The Manager Who Isn't Enthusiastic
The high drama of the Yang-Adams slugfest, the decline of a seasoned city official like Stringer, and the desire for more efficient city services have all converged to give Kathryn Garcia a shot at City Hall.
Garcia, who supports unrestricted private-sector housing development, more charter schools
, and tougher policing, is ideologically closer to Yang and Adams than to Wiley, Stringer, or Morales.
However, Garcia, who would be the city's first female mayor, has captured the imagination of college-educated liberals — many of whom are ideologically opposed to her stance — through her relentless emphasis on managerial experience and competence.
When the New York Times endorsed her in mid-May, she received a significant boost from this voting bloc, citing, among other things, Garcia's modernization of the city's snow-plow system and successful reduction of lead paint in public housing.
“The city’s recovery and longer-term future... are dependent on a mayor who understands and works the levers of good government,” the editorial board of the New York Times wrote.
Garcia, a divorced, pack-a-day smoker with a dry speaking style, is the candidate for voters who are tired of big personalities and want a boring, no-nonsense, get-it-done technocrat.
I'm not running for mayor to get the title; I'm running to do the job.
Former NYC sanitation commissioner, Kathryn Garcia
In addition to running the city's sanitation department, she was in charge of emergency food
distribution during the pandemic, was the head of the city's public housing authority for a time, and was the chief operating officer of the city's environmental protection department.
“I’m not running for mayor to get the title; I’m running to do the job of mayor because New York City needs someone who will roll up their sleeves and solve the impossible problems,” she said in the final debate.
Some of Garcia's record has escaped greater scrutiny in the rush to find an alternative to Adams or Yang. For example, despite some of Garcia's efforts, the city's recycling rate was 18% as of January 2020, and a state government audit of Garcia's department that came out in September panned the city agency's record on maintaining sidewalk and street cleanliness.
Furthermore, politics is a part of the job of a New York City mayor, and it is unclear whether Garcia has what it takes to win this election, let alone form delicate coalitions at City Hall.
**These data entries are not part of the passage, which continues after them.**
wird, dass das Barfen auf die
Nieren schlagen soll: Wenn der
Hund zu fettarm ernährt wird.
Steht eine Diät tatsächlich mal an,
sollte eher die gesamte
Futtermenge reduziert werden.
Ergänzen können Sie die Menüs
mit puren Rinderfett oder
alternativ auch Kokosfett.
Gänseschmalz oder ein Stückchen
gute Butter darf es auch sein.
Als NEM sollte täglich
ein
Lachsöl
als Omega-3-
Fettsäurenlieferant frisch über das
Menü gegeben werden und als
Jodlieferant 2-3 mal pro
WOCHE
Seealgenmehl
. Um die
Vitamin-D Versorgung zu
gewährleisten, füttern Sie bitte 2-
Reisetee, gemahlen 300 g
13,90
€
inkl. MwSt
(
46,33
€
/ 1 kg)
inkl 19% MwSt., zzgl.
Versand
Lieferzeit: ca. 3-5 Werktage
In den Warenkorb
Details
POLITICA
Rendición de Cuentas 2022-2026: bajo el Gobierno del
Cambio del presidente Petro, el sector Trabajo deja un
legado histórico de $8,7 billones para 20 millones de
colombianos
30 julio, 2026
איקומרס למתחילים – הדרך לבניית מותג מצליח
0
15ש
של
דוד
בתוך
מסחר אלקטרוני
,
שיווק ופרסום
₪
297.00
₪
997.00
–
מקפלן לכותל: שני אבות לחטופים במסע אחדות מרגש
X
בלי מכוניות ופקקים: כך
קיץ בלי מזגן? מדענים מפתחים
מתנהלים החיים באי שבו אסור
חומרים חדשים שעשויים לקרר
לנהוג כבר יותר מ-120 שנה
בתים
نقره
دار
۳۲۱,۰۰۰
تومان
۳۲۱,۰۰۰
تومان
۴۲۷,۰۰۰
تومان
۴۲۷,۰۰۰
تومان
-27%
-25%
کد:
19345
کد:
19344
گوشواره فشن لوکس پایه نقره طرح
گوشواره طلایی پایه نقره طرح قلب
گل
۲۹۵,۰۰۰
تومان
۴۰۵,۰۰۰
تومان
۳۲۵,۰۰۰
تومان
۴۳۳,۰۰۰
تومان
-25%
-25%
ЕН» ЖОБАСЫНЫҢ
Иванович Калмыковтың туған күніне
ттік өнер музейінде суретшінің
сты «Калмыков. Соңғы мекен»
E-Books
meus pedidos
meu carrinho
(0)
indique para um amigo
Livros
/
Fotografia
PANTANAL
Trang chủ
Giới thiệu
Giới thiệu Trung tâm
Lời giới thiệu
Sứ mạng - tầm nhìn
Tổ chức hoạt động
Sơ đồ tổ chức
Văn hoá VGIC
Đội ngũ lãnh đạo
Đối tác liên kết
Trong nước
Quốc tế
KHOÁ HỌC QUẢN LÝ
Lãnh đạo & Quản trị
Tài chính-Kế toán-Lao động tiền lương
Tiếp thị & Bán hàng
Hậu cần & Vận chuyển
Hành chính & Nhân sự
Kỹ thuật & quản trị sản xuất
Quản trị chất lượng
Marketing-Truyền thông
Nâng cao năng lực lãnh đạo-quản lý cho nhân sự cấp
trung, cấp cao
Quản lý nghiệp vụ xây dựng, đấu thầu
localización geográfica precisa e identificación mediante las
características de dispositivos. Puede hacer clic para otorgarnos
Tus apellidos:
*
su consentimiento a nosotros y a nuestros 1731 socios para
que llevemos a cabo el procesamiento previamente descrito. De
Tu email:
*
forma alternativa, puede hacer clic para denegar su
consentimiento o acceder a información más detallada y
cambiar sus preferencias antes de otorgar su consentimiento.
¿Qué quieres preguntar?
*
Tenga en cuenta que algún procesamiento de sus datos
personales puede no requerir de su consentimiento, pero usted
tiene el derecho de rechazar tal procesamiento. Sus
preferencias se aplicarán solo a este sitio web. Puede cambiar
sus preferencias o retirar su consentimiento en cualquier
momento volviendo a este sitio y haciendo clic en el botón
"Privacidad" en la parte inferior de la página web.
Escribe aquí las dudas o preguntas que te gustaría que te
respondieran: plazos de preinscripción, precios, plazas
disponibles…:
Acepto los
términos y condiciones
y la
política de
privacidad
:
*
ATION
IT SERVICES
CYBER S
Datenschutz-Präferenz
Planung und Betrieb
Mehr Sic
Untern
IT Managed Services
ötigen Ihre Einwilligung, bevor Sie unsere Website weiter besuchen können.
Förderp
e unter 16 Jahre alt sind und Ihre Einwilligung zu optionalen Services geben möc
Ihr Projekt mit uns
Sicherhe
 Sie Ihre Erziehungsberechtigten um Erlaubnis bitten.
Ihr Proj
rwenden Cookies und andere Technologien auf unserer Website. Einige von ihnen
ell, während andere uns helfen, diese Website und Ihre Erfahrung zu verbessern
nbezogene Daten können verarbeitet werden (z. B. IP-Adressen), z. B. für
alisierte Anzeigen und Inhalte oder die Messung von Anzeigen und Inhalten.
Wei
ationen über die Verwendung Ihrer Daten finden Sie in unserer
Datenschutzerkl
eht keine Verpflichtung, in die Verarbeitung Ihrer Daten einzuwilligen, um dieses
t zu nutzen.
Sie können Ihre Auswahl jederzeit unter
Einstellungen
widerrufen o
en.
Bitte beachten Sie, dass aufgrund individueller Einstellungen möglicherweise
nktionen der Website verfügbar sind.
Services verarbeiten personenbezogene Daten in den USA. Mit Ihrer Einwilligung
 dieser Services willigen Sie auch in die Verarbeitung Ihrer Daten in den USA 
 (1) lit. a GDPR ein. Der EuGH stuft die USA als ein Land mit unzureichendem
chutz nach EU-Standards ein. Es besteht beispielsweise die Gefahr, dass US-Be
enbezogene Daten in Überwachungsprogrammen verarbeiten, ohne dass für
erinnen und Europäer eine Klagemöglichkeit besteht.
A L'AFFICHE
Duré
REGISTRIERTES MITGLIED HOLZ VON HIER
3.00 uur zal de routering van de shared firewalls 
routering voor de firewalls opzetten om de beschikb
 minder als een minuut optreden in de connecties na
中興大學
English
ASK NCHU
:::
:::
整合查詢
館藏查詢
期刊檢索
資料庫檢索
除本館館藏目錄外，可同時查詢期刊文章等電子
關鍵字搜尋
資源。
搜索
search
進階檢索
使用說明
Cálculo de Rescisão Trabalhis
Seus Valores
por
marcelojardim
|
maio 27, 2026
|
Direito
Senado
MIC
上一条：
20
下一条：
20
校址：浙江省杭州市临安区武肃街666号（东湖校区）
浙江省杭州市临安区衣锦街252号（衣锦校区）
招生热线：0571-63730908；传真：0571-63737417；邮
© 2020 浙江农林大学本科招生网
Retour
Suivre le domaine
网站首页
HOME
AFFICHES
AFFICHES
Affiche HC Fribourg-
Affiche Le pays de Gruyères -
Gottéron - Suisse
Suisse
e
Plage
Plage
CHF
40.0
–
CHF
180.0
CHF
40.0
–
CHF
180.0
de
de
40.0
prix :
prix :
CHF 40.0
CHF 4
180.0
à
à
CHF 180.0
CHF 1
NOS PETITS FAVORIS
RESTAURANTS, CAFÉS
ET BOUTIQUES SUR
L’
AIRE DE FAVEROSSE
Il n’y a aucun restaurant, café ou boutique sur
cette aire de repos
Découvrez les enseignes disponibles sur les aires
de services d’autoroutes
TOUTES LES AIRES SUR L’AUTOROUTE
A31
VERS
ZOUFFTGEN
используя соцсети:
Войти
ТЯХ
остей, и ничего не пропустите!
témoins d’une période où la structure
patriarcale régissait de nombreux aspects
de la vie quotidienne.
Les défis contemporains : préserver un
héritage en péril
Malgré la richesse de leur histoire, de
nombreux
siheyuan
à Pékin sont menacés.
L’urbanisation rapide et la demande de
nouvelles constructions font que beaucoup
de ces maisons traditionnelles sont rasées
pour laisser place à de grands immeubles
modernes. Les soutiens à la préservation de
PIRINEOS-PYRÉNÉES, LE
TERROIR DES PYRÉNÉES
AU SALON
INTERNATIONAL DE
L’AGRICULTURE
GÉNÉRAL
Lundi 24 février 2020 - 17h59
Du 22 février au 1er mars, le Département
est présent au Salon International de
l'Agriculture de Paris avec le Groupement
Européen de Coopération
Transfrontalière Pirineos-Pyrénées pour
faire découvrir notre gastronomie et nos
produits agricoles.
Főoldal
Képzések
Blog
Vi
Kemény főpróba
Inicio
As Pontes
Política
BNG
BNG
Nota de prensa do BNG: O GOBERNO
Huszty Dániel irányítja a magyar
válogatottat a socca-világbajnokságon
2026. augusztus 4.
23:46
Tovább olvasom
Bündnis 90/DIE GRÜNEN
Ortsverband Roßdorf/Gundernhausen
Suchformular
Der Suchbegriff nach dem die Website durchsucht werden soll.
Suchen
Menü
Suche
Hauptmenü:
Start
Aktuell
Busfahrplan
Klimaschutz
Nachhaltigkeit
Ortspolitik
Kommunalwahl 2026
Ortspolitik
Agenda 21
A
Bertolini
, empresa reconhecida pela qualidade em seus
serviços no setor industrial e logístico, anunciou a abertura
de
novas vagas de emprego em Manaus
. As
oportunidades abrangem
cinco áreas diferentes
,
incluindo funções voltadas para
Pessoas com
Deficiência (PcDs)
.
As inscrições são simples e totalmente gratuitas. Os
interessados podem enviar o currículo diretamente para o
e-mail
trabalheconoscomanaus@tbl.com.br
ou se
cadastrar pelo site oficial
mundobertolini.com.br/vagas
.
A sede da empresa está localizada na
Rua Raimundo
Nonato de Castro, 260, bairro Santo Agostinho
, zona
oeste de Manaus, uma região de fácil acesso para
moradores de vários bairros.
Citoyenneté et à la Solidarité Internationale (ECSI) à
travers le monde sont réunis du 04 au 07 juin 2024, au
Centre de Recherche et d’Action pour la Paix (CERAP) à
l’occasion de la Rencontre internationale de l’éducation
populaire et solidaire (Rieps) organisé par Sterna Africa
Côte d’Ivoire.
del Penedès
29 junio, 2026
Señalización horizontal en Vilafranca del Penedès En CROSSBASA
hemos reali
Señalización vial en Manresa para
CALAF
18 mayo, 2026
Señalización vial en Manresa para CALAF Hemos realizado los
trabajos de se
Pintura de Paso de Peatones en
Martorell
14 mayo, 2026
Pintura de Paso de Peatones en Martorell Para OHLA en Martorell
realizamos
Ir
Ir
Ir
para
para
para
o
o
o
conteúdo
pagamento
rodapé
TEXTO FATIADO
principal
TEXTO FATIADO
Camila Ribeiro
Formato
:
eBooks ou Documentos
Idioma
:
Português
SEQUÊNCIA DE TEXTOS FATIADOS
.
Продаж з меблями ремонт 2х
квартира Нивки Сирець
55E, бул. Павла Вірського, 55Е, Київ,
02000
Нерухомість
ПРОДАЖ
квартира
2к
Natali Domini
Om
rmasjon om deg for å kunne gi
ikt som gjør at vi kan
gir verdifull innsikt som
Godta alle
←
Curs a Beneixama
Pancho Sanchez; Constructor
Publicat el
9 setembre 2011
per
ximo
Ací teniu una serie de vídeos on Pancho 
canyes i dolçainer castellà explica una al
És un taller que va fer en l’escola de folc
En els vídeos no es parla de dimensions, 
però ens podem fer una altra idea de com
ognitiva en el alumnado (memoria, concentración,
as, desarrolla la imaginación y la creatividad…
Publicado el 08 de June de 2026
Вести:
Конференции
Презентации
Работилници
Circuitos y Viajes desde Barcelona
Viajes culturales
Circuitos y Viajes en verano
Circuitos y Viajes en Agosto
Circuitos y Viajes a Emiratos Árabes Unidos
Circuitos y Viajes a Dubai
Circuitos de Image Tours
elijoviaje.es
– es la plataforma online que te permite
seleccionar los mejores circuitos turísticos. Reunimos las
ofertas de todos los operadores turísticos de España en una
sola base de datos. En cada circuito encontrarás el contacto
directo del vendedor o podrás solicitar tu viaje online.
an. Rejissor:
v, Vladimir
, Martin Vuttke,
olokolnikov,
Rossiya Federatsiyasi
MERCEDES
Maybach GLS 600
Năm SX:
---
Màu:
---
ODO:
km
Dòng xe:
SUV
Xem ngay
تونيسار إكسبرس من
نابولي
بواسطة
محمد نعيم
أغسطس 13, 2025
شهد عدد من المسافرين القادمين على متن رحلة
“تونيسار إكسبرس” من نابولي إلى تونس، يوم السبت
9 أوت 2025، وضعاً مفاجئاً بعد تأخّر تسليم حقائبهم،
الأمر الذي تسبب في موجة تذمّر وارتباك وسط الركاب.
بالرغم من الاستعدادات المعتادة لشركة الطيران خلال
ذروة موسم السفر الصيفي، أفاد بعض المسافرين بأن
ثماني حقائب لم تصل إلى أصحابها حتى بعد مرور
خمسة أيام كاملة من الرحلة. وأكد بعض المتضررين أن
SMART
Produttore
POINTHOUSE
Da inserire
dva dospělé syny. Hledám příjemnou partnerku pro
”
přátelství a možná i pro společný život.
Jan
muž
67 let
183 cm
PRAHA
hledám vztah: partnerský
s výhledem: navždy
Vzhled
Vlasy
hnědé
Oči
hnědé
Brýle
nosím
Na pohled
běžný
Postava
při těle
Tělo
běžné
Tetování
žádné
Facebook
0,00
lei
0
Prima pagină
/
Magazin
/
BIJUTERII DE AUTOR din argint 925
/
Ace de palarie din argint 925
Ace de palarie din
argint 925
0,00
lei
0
Garcia lacks support in the city's massive working-class Black and Latino communities, which narrows her path to victory, and she failed to secure a cross-endorsement with Ray McGuire, which could have helped her gain support among Black voters in southeast Queens and Harlem
, according to The New York Times.
Garcia, who is adopted, has a Black brother named Matthew, whom she has mentioned in the context of her sensitivity to police racial profiling, and who she posted a photo of them eating breakfast together on Saturday, as well as a TV ad in which she stated that she was “adopted into a multiracial family.”
However, neither Matthew nor Garcia's two Latino children
(her ex-husband is Puerto Rican) have appeared in any of her TV ads, depriving her of the kind of multiracial moment that catapulted de Blasio to the mayoralty in 2013.